[Opening Document section section]

23 May 2005

Roman (Working) Holiday

So today was day 1. The tour outfit that hired me on is Three Millennia. I spent all day at St. Peters Basilica first watching a tour, then wandering around trying to construct my own in my head.
The good news :

There is tonnes of interesting things to talk about.

It's busy, ie. full of potential clients

There are performance rewards: ie. tips and comissions for sales and extra charm

The Bad News

There's all kinds of dates and facts and Clementine This and Sixtus That to know. Barberini hired Bernini to do this, and Alexander hired Maderno to do that in 16this, but it was originally Rafael or some other blah blahand wasn't finished until 16that. And those are just the names I remember, believe me there are plenty I don't. So many famous guys, so many last names ending in vowels, so much history. And the dates. Also the dates.

[Closing Document section section]

**Questions on the material**.
A. Can you copy the records word for word, starting at the line containing "Haltbarkeit und" and ending at the line containing "Caribes | Fotos: Prensa Caribes", both lines included, and leave out the picture markers?
B. Could you write the next part of the blog post about working as a tour guide in Rome, picking up right after its last sentence?

[Opening Dataset extract section]

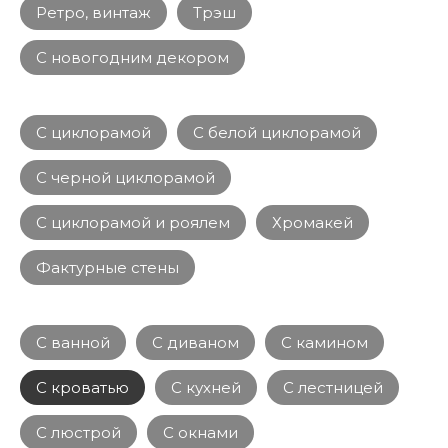
Ретро, винтаж
Трэш
С новогодним декором
С циклорамой
С белой циклорамой
С черной циклорамой
С циклорамой и роялем
Хромакей
Фактурные стены
С ванной
С диваном
С камином
С кроватью
С кухней
С лестницей
С люстрой
С окнами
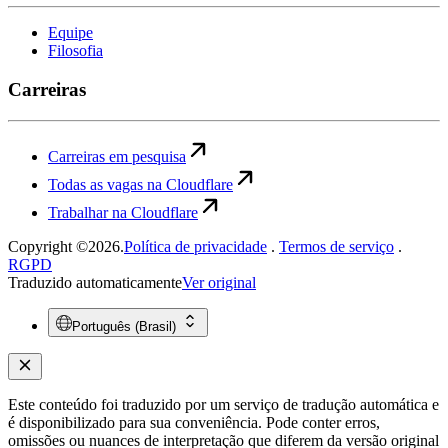
Equipe
Filosofia
Carreiras
Carreiras em pesquisa
Todas as vagas na Cloudflare
Trabalhar na Cloudflare
Copyright ©2026.
Política de privacidade
.
Termos de serviço
.
RGPD
Traduzido automaticamente
Ver original
Português (Brasil)
Este conteúdo foi traduzido por um serviço de tradução automática e
é disponibilizado para sua conveniência. Pode conter erros,
omissões ou nuances de interpretação que diferem da versão original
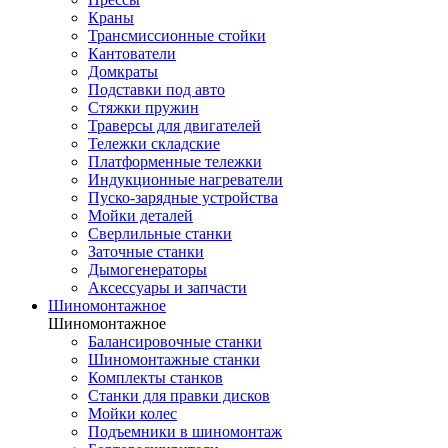
Краны
Трансмиссионные стойки
Кантователи
Домкраты
Подставки под авто
Стяжки пружин
Траверсы для двигателей
Тележки складские
Платформенные тележки
Индукционные нагреватели
Пуско-зарядные устройства
Мойки деталей
Сверлильные станки
Заточные станки
Дымогенераторы
Аксессуары и запчасти
Шиномонтажное
Шиномонтажное
Балансировочные станки
Шиномонтажные станки
Комплекты станков
Станки для правки дисков
Мойки колес
Подъемники в шиномонтаж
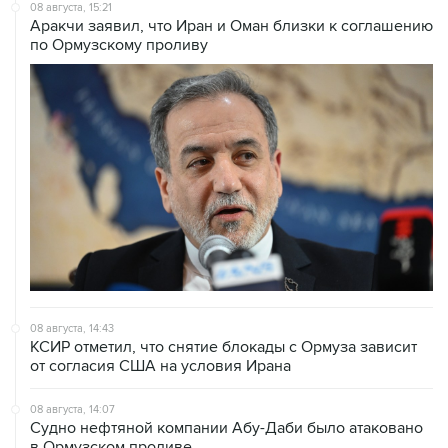
08 августа, 15:21
Аракчи заявил, что Иран и Оман близки к соглашению
по Ормузскому проливу
08 августа, 14:43
КСИР отметил, что снятие блокады с Ормуза зависит
от согласия США на условия Ирана
08 августа, 14:07
Судно нефтяной компании Абу-Даби было атаковано
в Ормузском проливе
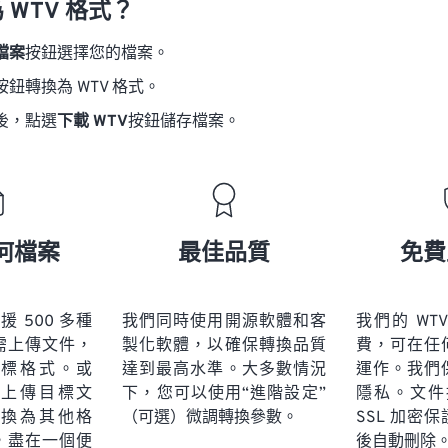
 WTV 格式？
檔案
按鈕選擇您的檔案。
按鈕轉換為 WTV 格式。
後，點選
下載 WTV
按鈕儲存檔案。
何檔案
最佳品質
免費
 支援 500 多種
我們同時使用開源軟體和客
我們的 WT
需上傳文件，
製化軟體，以確保轉換品質
費，可在任
標格式。或
達到最高水準。大多數情況
運作。我們
上傳目標文
下，您可以使用“進階設定”
隱私。文件採
換為其他格
（可選）微調轉換參數。
SSL 加密
，盡在一個便
後自動刪除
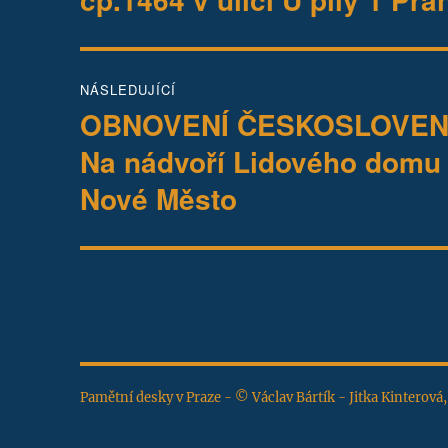
NÁSLEDUJÍCÍ
OBNOVENÍ ČESKOSLOVEN
Následující
příspěvek:
Na nádvoří Lidového domu 
Nové Město
Pamětní desky v Praze - © Václav Bártík - Jitka Kinterová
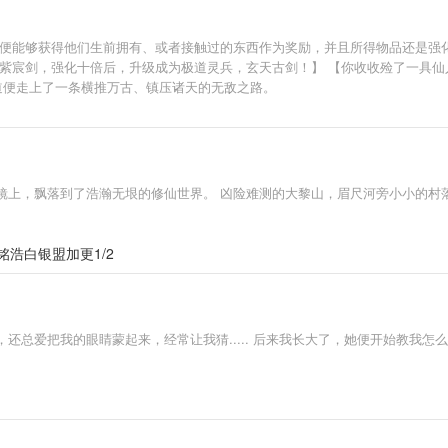
，便能够获得他们生前拥有、或者接触过的东西作为奖励，并且所得物品还是强化
兵紫宸剑，强化十倍后，升级成为极道灵兵，玄天古剑！】 【你收收殓了一具
道便走上了一条横推万古、镇压诸天的无敌之路。
镜上，飘落到了浩瀚无垠的修仙世界。 凶险难测的大黎山，眉尺河旁小小的村
铭浩白银盟加更1/2
还总爱把我的眼睛蒙起来，经常让我猜..... 后来我长大了，她便开始教我怎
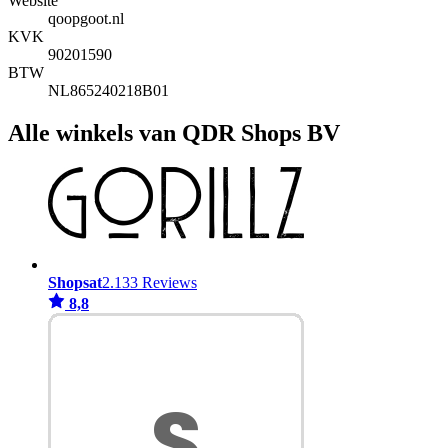
Website
qoopgoot.nl
KVK
90201590
BTW
NL865240218B01
Alle winkels van QDR Shops BV
Shopsat
2.133 Reviews
8,8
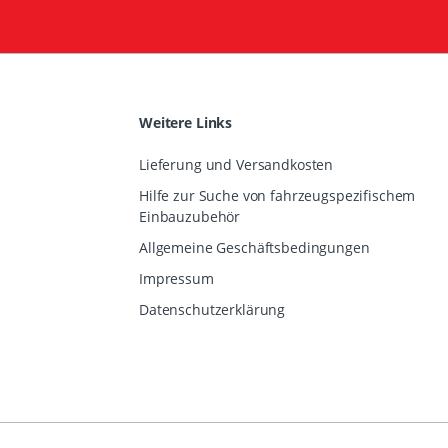
Weitere Links
Lieferung und Versandkosten
Hilfe zur Suche von fahrzeugspezifischem
Einbauzubehör
Allgemeine Geschäftsbedingungen
Impressum
Datenschutzerklärung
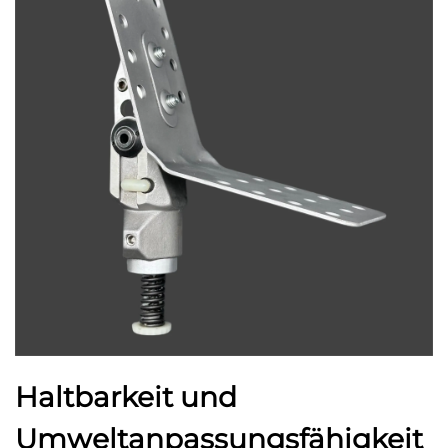
Haltbarkeit und
Umweltanpassungsfähigkeit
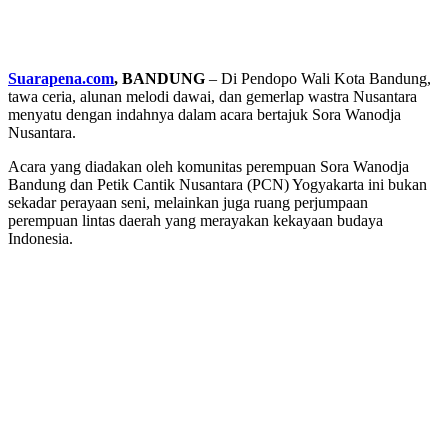
Suarapena.com
, BANDUNG
– Di Pendopo Wali Kota Bandung,
tawa ceria, alunan melodi dawai, dan gemerlap wastra Nusantara
menyatu dengan indahnya dalam acara bertajuk Sora Wanodja
Nusantara.
Acara yang diadakan oleh komunitas perempuan Sora Wanodja
Bandung dan Petik Cantik Nusantara (PCN) Yogyakarta ini bukan
sekadar perayaan seni, melainkan juga ruang perjumpaan
perempuan lintas daerah yang merayakan kekayaan budaya
Indonesia.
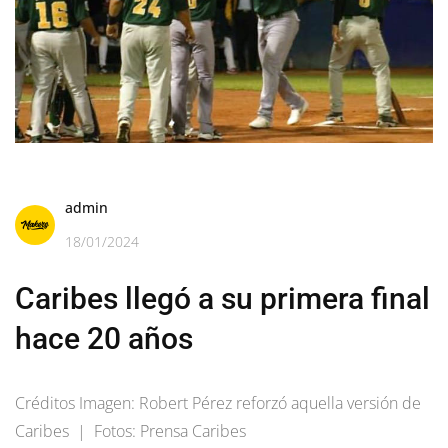
admin
18/01/2024
Caribes llegó a su primera final
hace 20 años
Créditos Imagen: Robert Pérez reforzó aquella versión de
Caribes | Fotos: Prensa Caribes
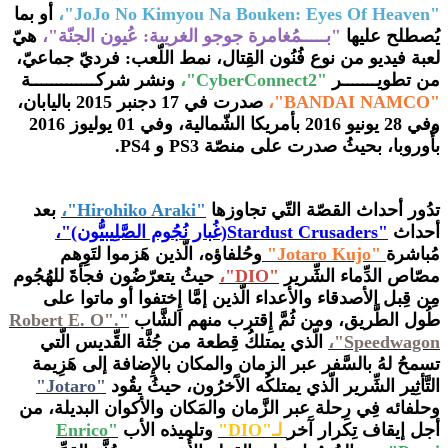
"JoJo No Kimyou Na Bouken: Eyes Of Heaven"،
أو بما
يُصطلح عليها
"بـــــمُغامرة جوجو الغريبة: عُيون الجنّة"،
هيّ
لعبة فيديو من نوع فُنُون القِتال، نمط اللّعب: فرديّ جماعيّ،
من تطويـــــــر
"
CyberConnect2
"،
ونشر شركـــــــــــــة
"BANDAI NAMCO"،
صدرت في 17 دجنبر 2015 باليابان،
وفي 28 يونيو 2016 بأمريكا الشّمالية، وفي 01 يوليوز 2016
بأُوروبا، بحيثُ صدرت على منصّة PS3 و PS4.
تدُور أحداث القصّة التّي تجاوزها
"Hirohiko Araki"،
بعد
أحداث
"Stardust Crusaders(غُبار نُجُوم الصَّلِيبيُّون)"،
مُباشرة
"Jotaro Kujo"
وحُلفاؤه، الّذين هَزموا لتَوِهم
مصّاص الدِّماء الشِّرير
"DIO"،
حيثُ يتعرّضُون فجأةََ للهُجُوم
مِن قِبل الأصدقاء والأعداء الّذين إمَّا إِختفوا أو ماتوا على
طُول الطَّريق، ومن ثُمَّ إِقترب منهم الشَّاب
"Robert E. O".
Speedwagon"،
الّذي يمتلكُ قِطعة من جُثَّة القِّديس الّتي
تسمحُ لهُ بالسَّفر عبر الزمان والمكان بالإِضافة إلى هَزِيمة
التَّأثِير الشِّرير الّذي يمتلكُه الآَخرُون، حيثُ يقُود
"Jotaro"
وحلفائه فِي رِحلة عبر الزَّمان والمَكان والأكوان البديلة، من
أجل إيقاف تِكرار آَخر
لـ"DIO"
وتلميذه الأب
"Enrico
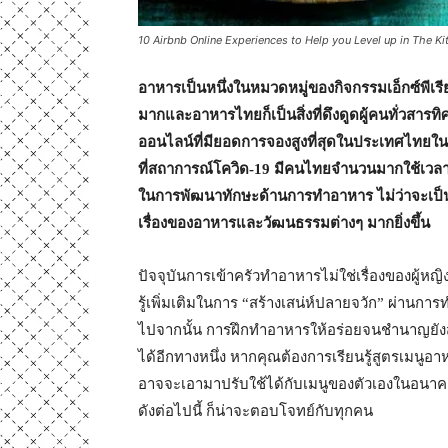
10 Airbnb Online Experiences to Help you Level up in The Ki
อาหารเป็นหนึ่งในหมวดหมู่ของกิจกรรมเอ็กซ์พีเ
มากและอาหารไทยก็เป็นสิ่งที่ดึงดูดผู้คนทั่วสาร
ออนไลน์ที่มียอดการจองสูงที่สุดในประเทศไทยใน
ที่สถาการณ์โควิด-
19
มีคนไทยจำนวนมากใช้เวลาในก
ในการพัฒนาทักษะด้านการทำอาหาร ไม่ว่าจะเป็
เรื่องของอาหารและวัฒนธรรมต่างๆ มากยิ่งขึ้น
ปัจจุบันการเข้าครัวทำอาหารไม่ใช่เรื่องของผู้หญิ
รู้เพิ่มเติมในการ “สร้างเสน่ห์ปลายจวัก” ผ่าน
ไปจากนั้น การฝึกทำอาหารให้อร่อยจนชำนาญยังส
ได้อีกทางหนึ่ง หากคุณต้องการเรียนรู้สูตรเมน
อาจจะเอามาปรับใช้ได้กับเมนูของตัวเองในอนาค
ดังต่อไปนี้ ก็น่าจะตอบโจทย์กับทุกคน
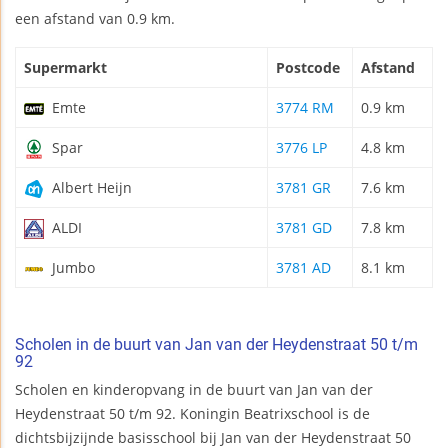
een afstand van 0.9 km.
Supermarkt
Postcode
Afstand
Emte
3774 RM
0.9 km
Spar
3776 LP
4.8 km
Albert Heijn
3781 GR
7.6 km
ALDI
3781 GD
7.8 km
Jumbo
3781 AD
8.1 km
Scholen in de buurt van Jan van der Heydenstraat 50 t/m
92
Scholen en kinderopvang in de buurt van Jan van der
Heydenstraat 50 t/m 92. Koningin Beatrixschool is de
dichtsbijzijnde basisschool bij Jan van der Heydenstraat 50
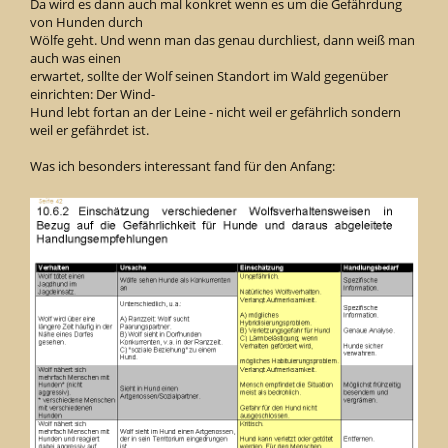
Da wird es dann auch mal konkret wenn es um die Gefährdung
von Hunden durch
Wölfe geht. Und wenn man das genau durchliest, dann weiß man
auch was einen
erwartet, sollte der Wolf seinen Standort im Wald gegenüber
einrichten: Der Wind-
Hund lebt fortan an der Leine - nicht weil er gefährlich sondern
weil er gefährdet ist.
Was ich besonders interessant fand für den Anfang:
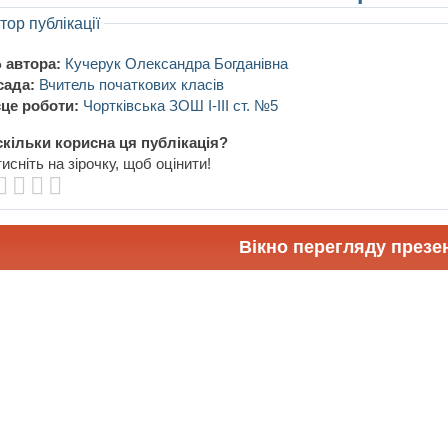
тор публікації
 автора:
Кучерук Олександра Богданівна
сада:
Вчитель початкових класів
це роботи:
Чортківська ЗОШ І-ІІІ ст. №5
кільки корисна ця публікація?
исніть на зірочку, щоб оцінити!
Вікно перегляду презен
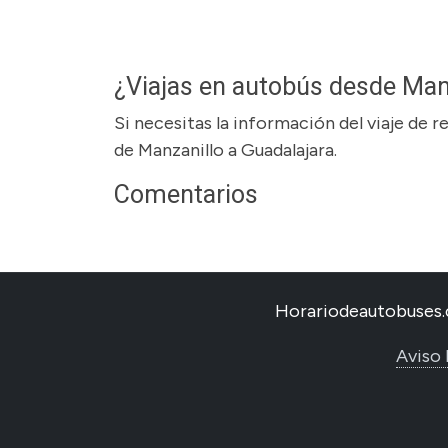
¿Viajas en autobús desde Man
Si necesitas la información del viaje de 
de Manzanillo a Guadalajara.
Comentarios
Horariodeautobuses.
Aviso 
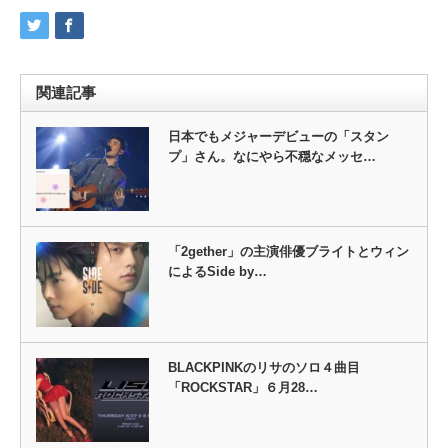
関連記事
日本でもメジャーデビューの「スタン
プ」さん。なにやら不穏なメッセ…
「2gether」の主演俳優ブライトとウィン
によるSide by…
BLACKPINKのリサのソロ４曲目
「ROCKSTAR」６月28…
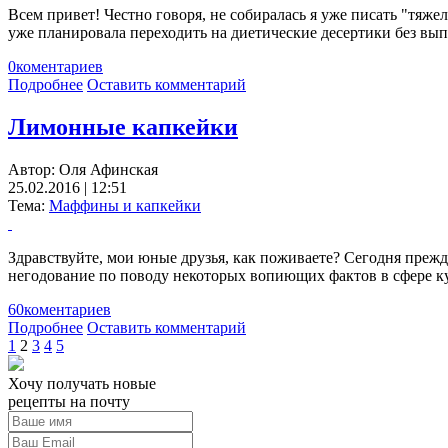
Всем привет! Честно говоря, не собиралась я уже писать "тяжел
уже планировала переходить на диетические десертики без в
0
коментариев
Подробнее
Оставить комментарий
Лимонные капкейки
Автор:
Оля Афинская
25.02.2016 | 12:51
Тема:
Маффины и капкейки
Здравствуйте, мои юные друзья, как поживаете? Сегодня прежд
негодование по поводу некоторых вопиющих фактов в сфере ку
60
коментариев
Подробнее
Оставить комментарий
1
2
3
4
5
Хочу получать новые
рецепты на почту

[Closing Dataset extract section]

**Results for each task**.
A.
Haltbarkeit und
Umweltanpassungsfähigkeit
Suarapena.com
, BANDUNG
– Di Pendopo Wali Kota Bandung,
tawa ceria, alunan melodi dawai, dan gemerlap wastra Nusantara
menyatu dengan indahnya dalam acara bertajuk Sora Wanodja
Nusantara.
Acara yang diadakan oleh komunitas perempuan Sora Wanodja
Bandung dan Petik Cantik Nusantara (PCN) Yogyakarta ini bukan
sekadar perayaan seni, melainkan juga ruang perjumpaan
perempuan lintas daerah yang merayakan kekayaan budaya
Indonesia.
admin
18/01/2024
Caribes llegó a su primera final
hace 20 años
Créditos Imagen: Robert Pérez reforzó aquella versión de
Caribes | Fotos: Prensa Caribes

B.
By busy and full of potential clients I mean I've gotta go hump up a cold call on people heading to the Basilica. Me and all the other English tour vultures out there. There is etiquette and protocol to be followed, and the new guy certainly doesnt want to make any enemies.

Speaking of enemies, the other bad news is it is somewhat illegal. Apparently all you get is a slap on the wrist if you are caught trying to hock a tour, but still you don't want to be fingered and have the attention of the man drawn to you, constantly clocking you. The attention you need, of course, is that of the clients. However there are uniformed and plainclothed officers patrolling the area between Piazza Risurgemento and St. Peters Square. One must exercise due care to elude. It's kind of like a video game Accumulate as many clients as you can without being caught by the officer. If you're caught, start back at zero. Later in the day. Or another day. And I'm not sure how many lives you have. But of course they can't deport this EU Citizen. Or can they?

Anyway I'm heading back for more immersion tomorrow. Im putting together a decent tour, though it may be a little lite. I will of course add to it, subtract from it, and really work on 2 things. One, the jokes. Tasteful, respectful, witty comments about the uniforms of the Swiss Guards and the hubris of the artists. And two, the line i'll cast at the end about tips. So that I get them. In between the jokes and before the tips bit i'll load up on facts.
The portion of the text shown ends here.